── Data extract ──

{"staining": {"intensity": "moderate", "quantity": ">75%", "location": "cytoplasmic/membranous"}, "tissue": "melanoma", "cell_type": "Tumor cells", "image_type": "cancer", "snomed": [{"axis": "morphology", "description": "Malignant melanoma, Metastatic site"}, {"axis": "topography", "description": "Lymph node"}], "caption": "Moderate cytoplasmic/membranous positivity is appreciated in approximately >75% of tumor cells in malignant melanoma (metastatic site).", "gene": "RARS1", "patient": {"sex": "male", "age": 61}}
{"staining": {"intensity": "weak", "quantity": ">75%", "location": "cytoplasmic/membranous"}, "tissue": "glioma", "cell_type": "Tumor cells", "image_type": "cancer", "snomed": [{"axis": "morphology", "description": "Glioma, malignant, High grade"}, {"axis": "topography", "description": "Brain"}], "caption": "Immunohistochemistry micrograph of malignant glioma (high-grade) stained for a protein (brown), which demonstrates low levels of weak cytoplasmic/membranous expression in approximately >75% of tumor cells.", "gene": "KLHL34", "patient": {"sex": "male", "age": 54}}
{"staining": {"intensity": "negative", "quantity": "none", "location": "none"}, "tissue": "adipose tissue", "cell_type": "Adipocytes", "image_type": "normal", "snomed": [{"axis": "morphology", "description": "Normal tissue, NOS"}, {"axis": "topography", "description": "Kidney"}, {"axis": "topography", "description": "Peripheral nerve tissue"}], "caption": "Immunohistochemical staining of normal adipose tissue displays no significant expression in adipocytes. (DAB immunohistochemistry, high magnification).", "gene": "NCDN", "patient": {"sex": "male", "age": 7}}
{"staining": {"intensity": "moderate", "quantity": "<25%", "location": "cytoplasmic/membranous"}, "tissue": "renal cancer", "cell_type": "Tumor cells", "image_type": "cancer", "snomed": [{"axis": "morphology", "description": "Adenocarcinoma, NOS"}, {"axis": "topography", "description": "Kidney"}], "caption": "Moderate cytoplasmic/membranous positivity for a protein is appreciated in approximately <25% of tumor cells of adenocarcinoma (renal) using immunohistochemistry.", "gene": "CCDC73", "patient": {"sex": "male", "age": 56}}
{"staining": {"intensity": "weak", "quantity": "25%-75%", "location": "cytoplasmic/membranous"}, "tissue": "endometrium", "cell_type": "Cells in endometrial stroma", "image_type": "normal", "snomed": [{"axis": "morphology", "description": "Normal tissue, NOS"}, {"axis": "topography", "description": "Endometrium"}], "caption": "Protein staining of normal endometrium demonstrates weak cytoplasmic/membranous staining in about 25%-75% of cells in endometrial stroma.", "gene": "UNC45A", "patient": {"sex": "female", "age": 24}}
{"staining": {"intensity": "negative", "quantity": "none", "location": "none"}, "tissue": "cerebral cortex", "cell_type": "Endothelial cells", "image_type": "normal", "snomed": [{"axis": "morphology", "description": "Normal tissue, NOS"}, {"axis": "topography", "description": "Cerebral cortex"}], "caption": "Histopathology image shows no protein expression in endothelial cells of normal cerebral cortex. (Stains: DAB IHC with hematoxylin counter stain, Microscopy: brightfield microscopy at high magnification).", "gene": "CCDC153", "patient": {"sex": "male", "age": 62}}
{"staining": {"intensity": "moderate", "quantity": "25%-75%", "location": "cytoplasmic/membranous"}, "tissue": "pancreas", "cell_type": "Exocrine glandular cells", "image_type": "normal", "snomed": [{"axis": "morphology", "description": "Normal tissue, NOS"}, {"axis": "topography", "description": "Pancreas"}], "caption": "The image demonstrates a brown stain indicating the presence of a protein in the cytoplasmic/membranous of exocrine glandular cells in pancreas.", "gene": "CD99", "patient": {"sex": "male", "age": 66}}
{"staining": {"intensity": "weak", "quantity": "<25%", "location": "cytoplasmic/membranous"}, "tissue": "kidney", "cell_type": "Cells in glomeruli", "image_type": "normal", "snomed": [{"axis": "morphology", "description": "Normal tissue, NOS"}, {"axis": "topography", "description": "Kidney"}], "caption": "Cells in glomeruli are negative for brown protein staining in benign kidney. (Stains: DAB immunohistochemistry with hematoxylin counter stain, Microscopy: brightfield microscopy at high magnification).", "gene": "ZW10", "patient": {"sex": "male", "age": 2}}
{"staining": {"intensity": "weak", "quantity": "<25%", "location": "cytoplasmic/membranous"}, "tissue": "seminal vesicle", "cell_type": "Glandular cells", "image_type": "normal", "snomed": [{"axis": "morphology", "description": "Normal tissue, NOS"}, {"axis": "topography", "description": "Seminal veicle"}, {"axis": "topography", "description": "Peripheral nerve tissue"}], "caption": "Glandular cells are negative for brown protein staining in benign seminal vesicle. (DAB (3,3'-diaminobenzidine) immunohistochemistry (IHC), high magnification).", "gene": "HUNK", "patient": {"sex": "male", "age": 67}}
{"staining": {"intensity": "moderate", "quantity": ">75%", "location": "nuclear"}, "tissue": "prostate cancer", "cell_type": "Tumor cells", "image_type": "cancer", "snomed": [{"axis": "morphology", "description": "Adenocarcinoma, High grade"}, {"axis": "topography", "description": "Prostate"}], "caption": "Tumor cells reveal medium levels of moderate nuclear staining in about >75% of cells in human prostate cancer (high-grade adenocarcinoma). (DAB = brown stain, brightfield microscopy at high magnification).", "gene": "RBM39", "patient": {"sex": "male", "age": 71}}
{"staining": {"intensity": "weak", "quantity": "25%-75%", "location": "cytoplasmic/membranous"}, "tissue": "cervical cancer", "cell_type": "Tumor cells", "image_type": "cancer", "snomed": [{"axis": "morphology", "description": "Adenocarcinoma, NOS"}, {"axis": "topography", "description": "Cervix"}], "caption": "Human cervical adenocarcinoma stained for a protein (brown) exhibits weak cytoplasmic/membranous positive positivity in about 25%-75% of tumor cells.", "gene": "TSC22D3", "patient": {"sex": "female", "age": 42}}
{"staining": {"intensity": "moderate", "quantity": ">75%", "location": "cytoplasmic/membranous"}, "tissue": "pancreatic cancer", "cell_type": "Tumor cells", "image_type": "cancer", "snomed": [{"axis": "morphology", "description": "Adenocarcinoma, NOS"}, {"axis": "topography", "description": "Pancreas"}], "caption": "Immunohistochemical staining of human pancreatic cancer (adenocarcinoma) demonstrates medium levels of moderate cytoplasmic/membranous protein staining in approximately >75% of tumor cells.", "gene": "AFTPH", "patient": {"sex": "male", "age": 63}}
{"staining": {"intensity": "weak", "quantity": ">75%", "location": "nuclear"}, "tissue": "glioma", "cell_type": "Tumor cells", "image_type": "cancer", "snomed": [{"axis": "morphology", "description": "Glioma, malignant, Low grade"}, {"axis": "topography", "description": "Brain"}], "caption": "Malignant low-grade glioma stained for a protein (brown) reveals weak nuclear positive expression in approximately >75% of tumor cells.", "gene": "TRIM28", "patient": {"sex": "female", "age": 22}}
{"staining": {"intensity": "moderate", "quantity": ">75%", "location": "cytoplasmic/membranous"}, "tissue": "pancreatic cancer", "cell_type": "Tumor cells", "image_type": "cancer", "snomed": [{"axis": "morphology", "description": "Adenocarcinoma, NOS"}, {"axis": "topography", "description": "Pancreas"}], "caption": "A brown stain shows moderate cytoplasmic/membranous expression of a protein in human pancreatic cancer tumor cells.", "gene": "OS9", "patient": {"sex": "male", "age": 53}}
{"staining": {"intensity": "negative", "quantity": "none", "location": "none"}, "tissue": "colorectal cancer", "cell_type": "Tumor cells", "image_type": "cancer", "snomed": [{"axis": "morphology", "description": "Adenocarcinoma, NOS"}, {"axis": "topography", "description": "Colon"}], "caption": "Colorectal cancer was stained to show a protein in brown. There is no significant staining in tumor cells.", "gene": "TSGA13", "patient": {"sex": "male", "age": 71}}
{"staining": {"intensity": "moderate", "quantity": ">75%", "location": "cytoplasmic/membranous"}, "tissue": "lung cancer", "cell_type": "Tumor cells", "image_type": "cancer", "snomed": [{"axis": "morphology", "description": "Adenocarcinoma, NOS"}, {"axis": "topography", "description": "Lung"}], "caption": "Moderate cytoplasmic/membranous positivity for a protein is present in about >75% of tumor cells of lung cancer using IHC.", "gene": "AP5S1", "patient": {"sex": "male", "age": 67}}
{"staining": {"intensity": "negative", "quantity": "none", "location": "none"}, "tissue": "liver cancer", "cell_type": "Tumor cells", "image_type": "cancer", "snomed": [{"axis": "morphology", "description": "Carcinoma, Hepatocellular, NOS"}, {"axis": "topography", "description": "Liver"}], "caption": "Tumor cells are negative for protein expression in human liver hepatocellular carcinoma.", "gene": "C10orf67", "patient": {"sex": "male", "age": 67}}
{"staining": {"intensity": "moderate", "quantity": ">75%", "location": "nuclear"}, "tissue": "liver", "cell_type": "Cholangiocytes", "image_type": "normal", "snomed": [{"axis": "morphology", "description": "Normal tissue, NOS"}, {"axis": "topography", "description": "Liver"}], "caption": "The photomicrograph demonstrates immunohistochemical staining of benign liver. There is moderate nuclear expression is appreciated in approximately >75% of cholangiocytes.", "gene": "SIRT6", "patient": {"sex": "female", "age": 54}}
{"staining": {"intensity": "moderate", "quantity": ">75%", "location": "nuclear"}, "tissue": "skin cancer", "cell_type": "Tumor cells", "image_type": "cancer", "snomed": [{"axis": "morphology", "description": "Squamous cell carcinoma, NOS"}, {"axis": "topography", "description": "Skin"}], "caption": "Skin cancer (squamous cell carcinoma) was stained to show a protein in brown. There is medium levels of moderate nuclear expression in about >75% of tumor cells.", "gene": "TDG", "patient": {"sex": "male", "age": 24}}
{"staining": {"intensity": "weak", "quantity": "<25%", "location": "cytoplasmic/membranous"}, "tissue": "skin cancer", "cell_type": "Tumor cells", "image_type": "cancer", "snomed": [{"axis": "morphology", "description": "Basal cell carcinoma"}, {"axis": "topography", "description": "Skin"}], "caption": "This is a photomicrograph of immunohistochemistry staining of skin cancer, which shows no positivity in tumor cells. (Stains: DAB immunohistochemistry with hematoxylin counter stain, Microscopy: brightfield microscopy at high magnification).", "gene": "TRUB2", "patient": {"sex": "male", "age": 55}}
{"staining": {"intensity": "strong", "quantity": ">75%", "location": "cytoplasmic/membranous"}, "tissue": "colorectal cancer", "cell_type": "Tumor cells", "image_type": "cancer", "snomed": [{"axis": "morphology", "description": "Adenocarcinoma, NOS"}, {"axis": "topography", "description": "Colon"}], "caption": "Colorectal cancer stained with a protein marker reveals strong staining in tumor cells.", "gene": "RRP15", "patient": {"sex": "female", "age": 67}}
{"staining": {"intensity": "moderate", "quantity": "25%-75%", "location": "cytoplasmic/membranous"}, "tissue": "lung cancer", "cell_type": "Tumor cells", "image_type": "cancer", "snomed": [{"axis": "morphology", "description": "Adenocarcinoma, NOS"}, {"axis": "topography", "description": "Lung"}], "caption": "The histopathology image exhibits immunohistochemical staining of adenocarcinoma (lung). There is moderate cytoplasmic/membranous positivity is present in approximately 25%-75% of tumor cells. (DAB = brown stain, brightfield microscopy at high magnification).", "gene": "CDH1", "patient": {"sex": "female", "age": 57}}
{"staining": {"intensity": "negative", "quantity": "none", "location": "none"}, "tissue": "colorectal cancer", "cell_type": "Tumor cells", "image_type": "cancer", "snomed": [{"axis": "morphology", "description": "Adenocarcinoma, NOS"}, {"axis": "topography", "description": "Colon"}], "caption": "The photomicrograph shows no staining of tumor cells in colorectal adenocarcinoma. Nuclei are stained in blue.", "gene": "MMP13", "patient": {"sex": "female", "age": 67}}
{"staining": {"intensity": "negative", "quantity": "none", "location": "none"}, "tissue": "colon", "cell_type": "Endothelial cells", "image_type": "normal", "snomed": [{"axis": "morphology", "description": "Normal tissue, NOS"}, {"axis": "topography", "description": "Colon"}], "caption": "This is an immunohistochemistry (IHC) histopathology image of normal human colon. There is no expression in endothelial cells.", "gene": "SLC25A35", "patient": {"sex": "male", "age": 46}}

───

§ **Task directions**: Could you write out, exactly as they stand, only the lines above that begin at the line with "histopathology image exhibits" and stop after the line with "photomicrograph shows no"?

§ **Result below**:
{"staining": {"intensity": "moderate", "quantity": "25%-75%", "location": "cytoplasmic/membranous"}, "tissue": "lung cancer", "cell_type": "Tumor cells", "image_type": "cancer", "snomed": [{"axis": "morphology", "description": "Adenocarcinoma, NOS"}, {"axis": "topography", "description": "Lung"}], "caption": "The histopathology image exhibits immunohistochemical staining of adenocarcinoma (lung). There is moderate cytoplasmic/membranous positivity is present in approximately 25%-75% of tumor cells. (DAB = brown stain, brightfield microscopy at high magnification).", "gene": "CDH1", "patient": {"sex": "female", "age": 57}}
{"staining": {"intensity": "negative", "quantity": "none", "location": "none"}, "tissue": "colorectal cancer", "cell_type": "Tumor cells", "image_type": "cancer", "snomed": [{"axis": "morphology", "description": "Adenocarcinoma, NOS"}, {"axis": "topography", "description": "Colon"}], "caption": "The photomicrograph shows no staining of tumor cells in colorectal adenocarcinoma. Nuclei are stained in blue.", "gene": "MMP13", "patient": {"sex": "female", "age": 67}}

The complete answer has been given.